- South Africa’s Gold Mines & the Politics of Silicosis by Jock McColloch
In South Africa’s Gold Mines & the Politics of Silicosis, Jock McColloch presents a striking analysis of migrant labor and miners’ health under apartheid. For much of the twentieth century, the Rand gold mines had an international reputation for workers’ safety and health. The South African government and the Chamber of Mines invested in medical research, often making this data available overseas. McColloch shows that international admirers of South African mines and mine safety were unaware of the migrant labor situation or how racialized the data collection and medical inspections were. A paradox resulted by which there was intense debate about silicosis and tuberculosis in gold mines, but the disease burden remained invisible. McColloch argues that medical costs were externalized onto the migrant labor-sending areas, often in Malawi and Mozambique (p. 161). McColloch makes clear that the profitability of South Africa’s gold mines relied on cheap, migrant labor from the rural areas and neighboring colonies. The mines were actually of very low grade: three tons of ore produced roughly one ounce of gold (p. 7). These deposits would not be profitable in Australia or North America due to higher wages and tighter labor laws. In addition, he shows the interconnections between South African government and the mining conglomerates; the state depended on mine taxation, while the mines relied on state infrastructure and labor recruitment. Policies and practices regarding the mines were inherently tied to questions about migrant labor.
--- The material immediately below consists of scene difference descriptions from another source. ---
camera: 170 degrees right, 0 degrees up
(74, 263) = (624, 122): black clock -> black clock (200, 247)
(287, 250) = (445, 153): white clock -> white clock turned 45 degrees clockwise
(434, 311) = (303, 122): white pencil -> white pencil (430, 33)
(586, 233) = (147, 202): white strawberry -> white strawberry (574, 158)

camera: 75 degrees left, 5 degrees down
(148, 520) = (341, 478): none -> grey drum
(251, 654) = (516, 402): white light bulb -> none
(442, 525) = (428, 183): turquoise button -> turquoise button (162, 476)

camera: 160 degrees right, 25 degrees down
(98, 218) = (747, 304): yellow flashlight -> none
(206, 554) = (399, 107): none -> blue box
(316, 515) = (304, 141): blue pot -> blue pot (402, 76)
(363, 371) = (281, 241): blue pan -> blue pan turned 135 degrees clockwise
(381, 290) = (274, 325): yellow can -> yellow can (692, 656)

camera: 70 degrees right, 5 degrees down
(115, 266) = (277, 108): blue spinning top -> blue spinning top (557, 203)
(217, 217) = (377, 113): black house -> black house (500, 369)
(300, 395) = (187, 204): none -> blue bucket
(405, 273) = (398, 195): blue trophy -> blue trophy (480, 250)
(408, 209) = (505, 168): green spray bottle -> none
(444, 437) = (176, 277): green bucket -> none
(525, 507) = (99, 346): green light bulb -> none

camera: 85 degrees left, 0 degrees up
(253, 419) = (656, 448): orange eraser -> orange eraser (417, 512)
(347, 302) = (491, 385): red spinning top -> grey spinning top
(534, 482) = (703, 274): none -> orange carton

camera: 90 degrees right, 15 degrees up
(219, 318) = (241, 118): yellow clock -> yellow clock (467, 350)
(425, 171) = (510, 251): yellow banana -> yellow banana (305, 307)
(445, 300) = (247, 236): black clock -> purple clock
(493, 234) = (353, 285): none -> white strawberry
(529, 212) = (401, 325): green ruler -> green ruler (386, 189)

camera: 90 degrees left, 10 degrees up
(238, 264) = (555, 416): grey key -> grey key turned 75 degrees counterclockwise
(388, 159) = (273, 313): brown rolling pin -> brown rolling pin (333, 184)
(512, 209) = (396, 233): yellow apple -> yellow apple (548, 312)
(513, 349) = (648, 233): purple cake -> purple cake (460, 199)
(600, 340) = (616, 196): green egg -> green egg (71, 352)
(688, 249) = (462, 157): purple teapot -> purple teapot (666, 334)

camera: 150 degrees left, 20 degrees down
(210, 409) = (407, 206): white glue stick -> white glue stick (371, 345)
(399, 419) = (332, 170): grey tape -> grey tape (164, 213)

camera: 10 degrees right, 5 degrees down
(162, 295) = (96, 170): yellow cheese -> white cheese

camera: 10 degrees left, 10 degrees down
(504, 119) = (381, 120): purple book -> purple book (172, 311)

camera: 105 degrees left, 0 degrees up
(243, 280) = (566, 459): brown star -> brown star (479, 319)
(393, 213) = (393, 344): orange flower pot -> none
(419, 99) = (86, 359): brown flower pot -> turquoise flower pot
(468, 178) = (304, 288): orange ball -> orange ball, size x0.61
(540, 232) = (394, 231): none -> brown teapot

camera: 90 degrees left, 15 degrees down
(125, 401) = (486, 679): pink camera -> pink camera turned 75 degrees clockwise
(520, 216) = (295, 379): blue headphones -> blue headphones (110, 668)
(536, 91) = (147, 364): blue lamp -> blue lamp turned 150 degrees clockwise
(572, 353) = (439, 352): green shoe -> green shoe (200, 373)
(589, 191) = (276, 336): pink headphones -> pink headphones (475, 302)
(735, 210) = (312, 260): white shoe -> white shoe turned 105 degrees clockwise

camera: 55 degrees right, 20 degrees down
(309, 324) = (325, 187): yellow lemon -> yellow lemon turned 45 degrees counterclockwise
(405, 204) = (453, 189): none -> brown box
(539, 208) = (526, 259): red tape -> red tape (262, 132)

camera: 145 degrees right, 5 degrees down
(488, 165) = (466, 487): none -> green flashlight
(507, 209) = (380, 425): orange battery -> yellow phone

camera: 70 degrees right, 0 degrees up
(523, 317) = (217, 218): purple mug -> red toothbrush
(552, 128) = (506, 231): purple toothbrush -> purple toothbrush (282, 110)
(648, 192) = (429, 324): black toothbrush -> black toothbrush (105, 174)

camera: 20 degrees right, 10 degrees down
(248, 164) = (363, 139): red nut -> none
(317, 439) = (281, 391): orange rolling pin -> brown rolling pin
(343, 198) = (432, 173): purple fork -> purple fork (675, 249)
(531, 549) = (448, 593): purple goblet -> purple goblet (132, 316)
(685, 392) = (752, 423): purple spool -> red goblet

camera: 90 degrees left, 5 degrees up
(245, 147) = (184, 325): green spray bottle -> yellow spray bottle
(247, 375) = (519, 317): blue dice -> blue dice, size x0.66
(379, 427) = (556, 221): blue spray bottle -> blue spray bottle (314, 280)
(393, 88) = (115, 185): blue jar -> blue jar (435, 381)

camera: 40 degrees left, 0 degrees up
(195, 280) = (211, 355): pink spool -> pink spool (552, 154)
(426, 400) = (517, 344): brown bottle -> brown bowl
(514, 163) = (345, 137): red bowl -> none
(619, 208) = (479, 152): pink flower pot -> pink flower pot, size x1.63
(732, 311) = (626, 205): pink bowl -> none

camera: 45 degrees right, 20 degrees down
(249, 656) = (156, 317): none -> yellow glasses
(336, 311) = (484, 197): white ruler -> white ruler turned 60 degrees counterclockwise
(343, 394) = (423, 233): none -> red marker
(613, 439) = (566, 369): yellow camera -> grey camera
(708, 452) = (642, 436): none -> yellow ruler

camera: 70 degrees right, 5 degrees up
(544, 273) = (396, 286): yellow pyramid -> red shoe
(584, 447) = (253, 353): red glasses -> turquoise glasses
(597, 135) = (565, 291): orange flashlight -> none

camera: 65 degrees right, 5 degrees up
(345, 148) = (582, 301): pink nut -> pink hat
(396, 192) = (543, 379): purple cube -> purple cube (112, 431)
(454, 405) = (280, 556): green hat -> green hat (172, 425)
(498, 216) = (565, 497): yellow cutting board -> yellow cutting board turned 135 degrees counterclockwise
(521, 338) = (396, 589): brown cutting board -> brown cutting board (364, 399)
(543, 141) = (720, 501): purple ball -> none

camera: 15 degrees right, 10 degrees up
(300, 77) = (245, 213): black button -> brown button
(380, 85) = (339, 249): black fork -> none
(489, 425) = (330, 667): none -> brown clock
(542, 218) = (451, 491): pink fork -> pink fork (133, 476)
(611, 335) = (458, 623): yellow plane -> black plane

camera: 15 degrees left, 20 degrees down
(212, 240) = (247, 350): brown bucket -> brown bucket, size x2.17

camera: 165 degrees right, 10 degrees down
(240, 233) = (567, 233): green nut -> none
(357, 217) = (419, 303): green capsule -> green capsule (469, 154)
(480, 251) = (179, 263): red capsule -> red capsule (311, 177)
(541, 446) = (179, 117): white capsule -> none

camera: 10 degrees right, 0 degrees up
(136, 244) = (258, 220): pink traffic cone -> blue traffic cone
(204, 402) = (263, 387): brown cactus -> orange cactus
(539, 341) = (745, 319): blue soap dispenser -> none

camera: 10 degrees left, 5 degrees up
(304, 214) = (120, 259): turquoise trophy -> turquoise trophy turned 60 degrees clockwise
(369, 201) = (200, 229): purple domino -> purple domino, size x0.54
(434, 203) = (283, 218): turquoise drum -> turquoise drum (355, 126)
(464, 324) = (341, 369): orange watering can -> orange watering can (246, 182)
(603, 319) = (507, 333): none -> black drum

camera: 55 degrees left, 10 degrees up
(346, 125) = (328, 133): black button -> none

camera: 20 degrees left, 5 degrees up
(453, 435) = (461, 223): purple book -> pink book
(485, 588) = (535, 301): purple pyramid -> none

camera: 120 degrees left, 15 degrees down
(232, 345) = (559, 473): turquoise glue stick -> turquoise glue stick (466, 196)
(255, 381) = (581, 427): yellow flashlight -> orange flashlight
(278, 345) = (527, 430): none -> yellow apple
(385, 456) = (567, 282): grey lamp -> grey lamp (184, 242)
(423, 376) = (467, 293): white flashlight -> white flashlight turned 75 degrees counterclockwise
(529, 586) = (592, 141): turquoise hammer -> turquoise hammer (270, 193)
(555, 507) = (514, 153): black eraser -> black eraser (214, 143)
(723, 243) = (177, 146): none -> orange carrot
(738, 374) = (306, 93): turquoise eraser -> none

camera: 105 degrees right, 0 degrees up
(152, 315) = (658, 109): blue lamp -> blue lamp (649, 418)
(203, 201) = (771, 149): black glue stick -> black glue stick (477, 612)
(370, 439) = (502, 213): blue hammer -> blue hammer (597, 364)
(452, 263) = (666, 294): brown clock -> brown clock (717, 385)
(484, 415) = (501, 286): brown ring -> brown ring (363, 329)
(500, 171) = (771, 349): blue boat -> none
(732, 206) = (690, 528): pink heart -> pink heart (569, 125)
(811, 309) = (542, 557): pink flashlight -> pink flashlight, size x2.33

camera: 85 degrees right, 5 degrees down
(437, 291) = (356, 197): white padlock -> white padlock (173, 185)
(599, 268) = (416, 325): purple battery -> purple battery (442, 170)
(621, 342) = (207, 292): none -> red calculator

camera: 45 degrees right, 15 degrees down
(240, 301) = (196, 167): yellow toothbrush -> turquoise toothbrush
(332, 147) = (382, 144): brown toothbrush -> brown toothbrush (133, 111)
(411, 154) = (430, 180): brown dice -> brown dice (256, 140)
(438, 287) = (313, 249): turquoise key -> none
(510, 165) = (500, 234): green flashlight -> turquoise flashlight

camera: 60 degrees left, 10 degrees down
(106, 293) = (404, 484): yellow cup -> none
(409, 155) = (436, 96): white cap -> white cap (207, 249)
Miners’ health, particularly silicosis and tuberculosis, becomes a unique lens through which one can contextualize migrant labor and the apartheid political system. The Rand mines have a particularly high silica content in the ore and because of South Africa’s racialized labor system [End Page 249] migrant Africans more than likely worked in underground positions. This put them in regular contact with silica dust, which when inhaled irritates and scars the upper lobes of the lung. The lung damage on its own could kill a miner in a few years (p. 2). To complicate the issue further, silicosis increases the likelihood of a miner contracting tuberculosis, as it affects the same parts of the lung. Therefore, the South African government and the mining corporations invested heavily in research to find affordable ways to mitigate this issue; they also looked to hide or diminish the controversy with public relations campaigns. The Witwatersrand Native Labour Association and the Chamber of Mines requested pre- and post-employment medical examinations to check if the miners were fit to work or fit to be repatriated to the sending areas. Overworked mine doctors reportedly conducted one exam every two minutes; therefore, only the worst possible cases of silicosis and/or tuberculosis were granted medical treatment or monetary compensation (p. 111). Most “native laborers” in poor health were repatriated to their kraals where they more than likely died of tuberculosis, often spreading it to family and neighbors.
McColloch shows that mine doctors were convinced that tuberculosis was not an occupational condition, rather an effect of “poor hygiene,” “wearing of European clothes,” and the lack of immunity on the part of rural Africans (p. 63). Mine doctors sought to hide the synergy between silicosis and tuberculosis, as it allowed the health burden to be externalized to the rural areas and neighboring colonies. Most hospitals in recruiting areas reported 70 percent of tuberculosis cases to be former miners (p. 144). In addition, Portuguese authorities in Mozambique reported that tuberculosis was being spread by miners repatriated to their villages (p. 60). Repatriating sick and injured miners was not technically illegal, but it went against most public health practices. McColloch makes clear, however, that repatriating sick and injured mines was in the interest of most mines on the Rand. In his words: “The failures of the South African system of medical surveillance, data collection and compensation underpinned the commercial success of the nation’s most important industry. The costs of production were shifted to rural communities within and outside South Africa’s borders” (p. 161).